Output from an operation
2022-10-03 16:41:15,135 [main] INFO s3a.DiagnosticsAWSCredentialsProvider (DiagnosticsAWSCredentialsProvider.java:printSecretOption(135))
- Option fs.s3a.access.key = "AK**************66YB" [20] D51E40E203A4137FFE7CAB1BA000000 from [core-site.xml]
2022-10-03 16:41:15,135 [main] INFO s3a.DiagnosticsAWSCredentialsProvider (DiagnosticsAWSCredentialsProvider.java:printSecretOption(135))
- Option fs.s3a.secret.key = "Bq**********************************dfix" [40] BAA1DCAB58875154AA0B77A000000E0 from [core-site.xml]

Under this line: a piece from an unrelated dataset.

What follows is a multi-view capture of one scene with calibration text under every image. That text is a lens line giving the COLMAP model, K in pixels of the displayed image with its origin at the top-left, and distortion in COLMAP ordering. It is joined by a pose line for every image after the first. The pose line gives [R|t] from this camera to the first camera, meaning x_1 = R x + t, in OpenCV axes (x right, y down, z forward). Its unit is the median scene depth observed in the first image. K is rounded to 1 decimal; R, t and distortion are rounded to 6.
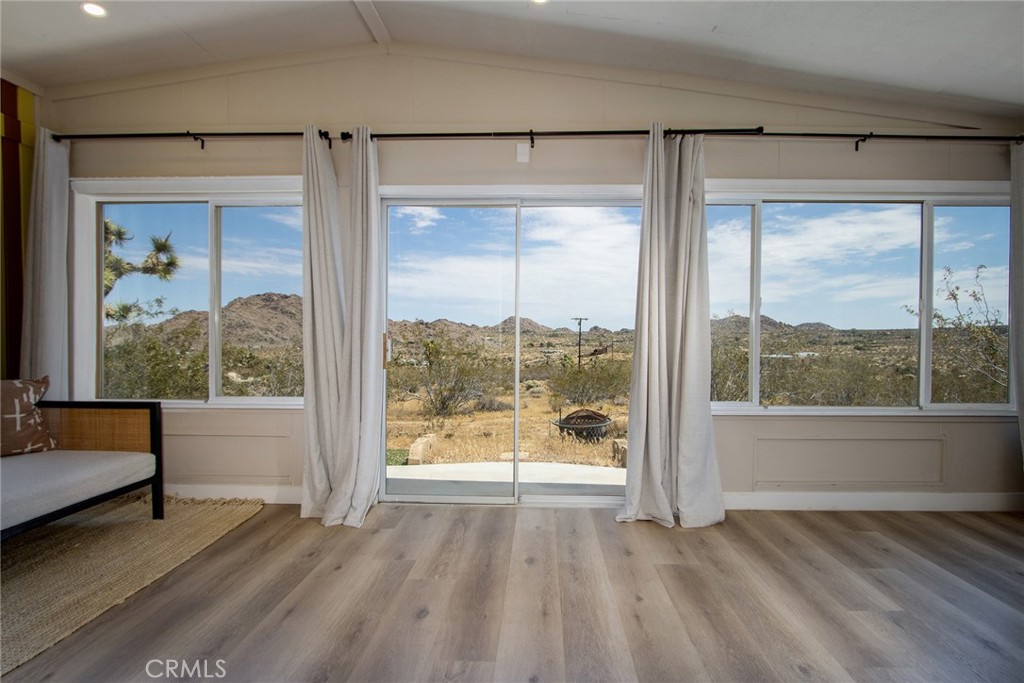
lens RADIAL K [[508.1, 0, 529.3], [0, 508.1, 351.4], [0, 0, 1]] dist [-0.014076, 0.001610]
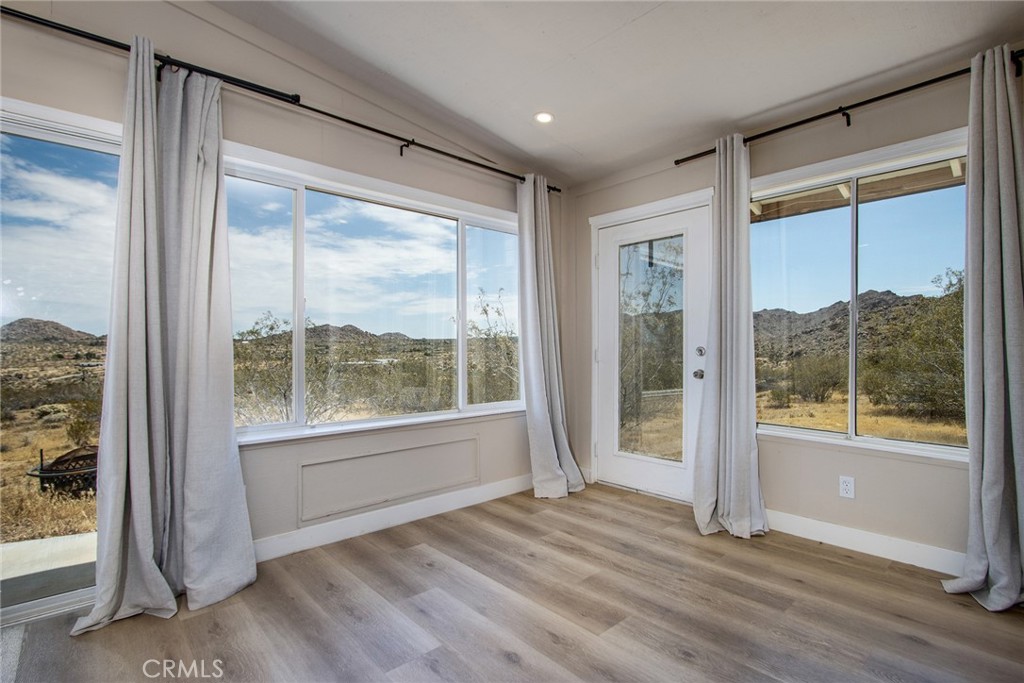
lens RADIAL K [[494.3, 0, 515.0], [0, 494.3, 349.6], [0, 0, 1]] dist [-0.013607, -0.000048]
pose [[0.729248, -0.008354, 0.684198, 0.158607], [0.021995, 0.999695, -0.011237, -0.003679], [-0.683896, 0.023243, 0.729209, 0.164678]]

2022-10-03 16:41:15,135 [main] INFO s3a.DiagnosticsAWSCredentialsProvider (DiagnosticsAWSCredentialsProvider.java:printSecretOption(138)) -
Option fs.s3a.session.token unset
2022-09-30-release: -e for env vars
- storediag adds -e option to print all the env vars; obfuscates AWS_ ones -but nothing else
- locate and print core, yarn, hdfs, mapred default and site xmls. only core-default.xml is required
- s3adiag highlights that when DTs are enabled, normal cred provider chain is ignored
2022-09-21-tlsinfo
new command tlsinfo to print the TLS information
2022-09-20 maintenance release
Maintenance release
- print "HADOOP_CREDSTORE_PASSWORD" (with obfuscation)
- s3a diag aware of hboss
- s3a diag reports on seek/read tuning better
- input and output streams created during diagnostics probed for stream capabilities
2022-09-01 stream capabilities
storediag prints known stream capabilities of input and output streams, including iocontext and vectored io
2022-08-08-bandwidth
- bandwidth command to work on hadoop 3.0-derived releases (cdh6). this only handles a size in MB without a suffix
- in secure mode, use current user as principal for token renewal
- prints s3a prefetch options
time bin/hadoop jar cloudstore-1.0.jar bandwidth 64 $BUCKET/testfile22022-07-22-bandwidth
Update bandwidth documentation on readme; slightly tune reporting
2022-07-18-robustness
storediag resilient to RTEs raised when trying to fetch dts.